While real M1 deposits are still holding up in the German bloc, the rate of fall over the last six months (annualised) has been 20.7pc in Greece, 16.3pc in Portugal, 11.8pc in Ireland, and 8.1pc in Spain, and 6.7pc in Italy. The pace of decline in Italy has been accelerating, partly due to capital flight. “This rate of contraction is greater than in early 2008 and implies an even deeper recession, both for Italy and the whole periphery,” said Mr Ward.
Those numbers are really, really bad.
But instead of doing something to prepare for the coming economic crisis, members of the U.S. Congress are focused on stripping even more of our liberties and freedoms away from us.
As I wrote about yesterday, a new law (S. 1867) is being pushed through the U.S. Senate that is extremely frightening.
If this bill becomes a law, the United States of America would officially become part of the “battlefield” in the war on terror, and any American citizen could easily be flagged as a “potential terrorist”.

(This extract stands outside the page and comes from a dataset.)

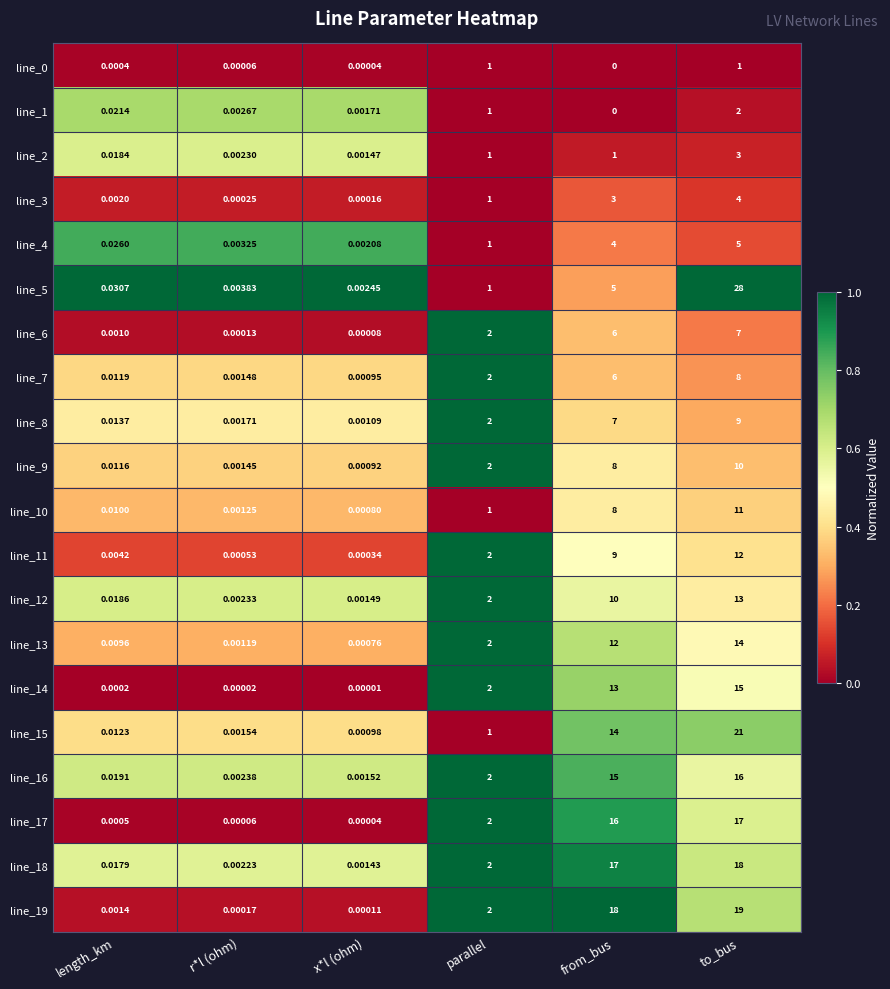

Which label corresponds to the smallest value in the chart?

from_bus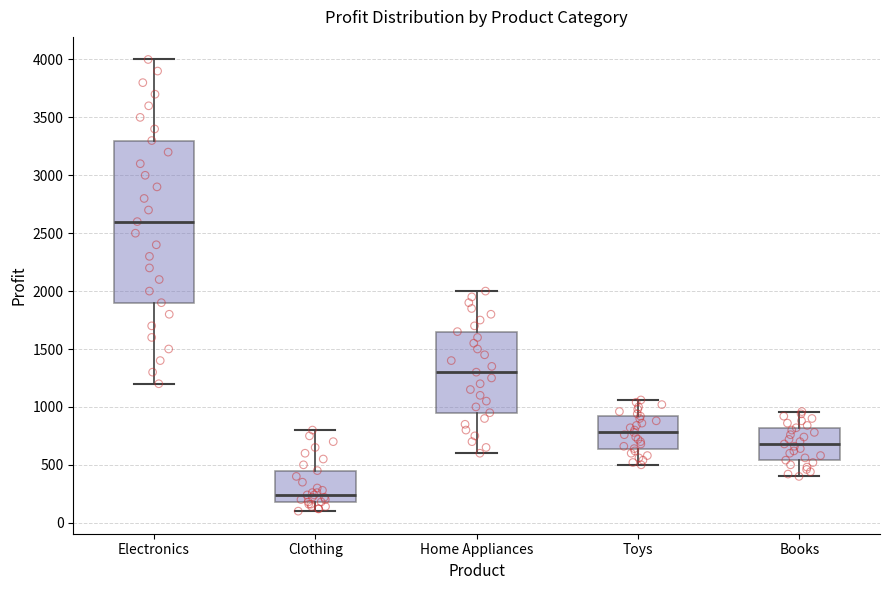

Which box is the tallest, from its lower edge to its upper edge?

Electronics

Once identified as a “potential terrorist”, the U.S. military would be able to arrest you, take you to a foreign prison and detain you for the rest of your life without ever having to charge you with anything.
What in the world is happening to America?
Unfortunately, as the economy gets even worse civil unrest in this country is going to intensify and the thin veneer of civilization that we all take for granted is going to start to disappear.
In response to the coming civil unrest, the U.S. Congress will try to pass laws that will be even more repressive than S. 1867.
Our nation has entered a downward spiral and things are going to become very frightening if this thing is not turned around.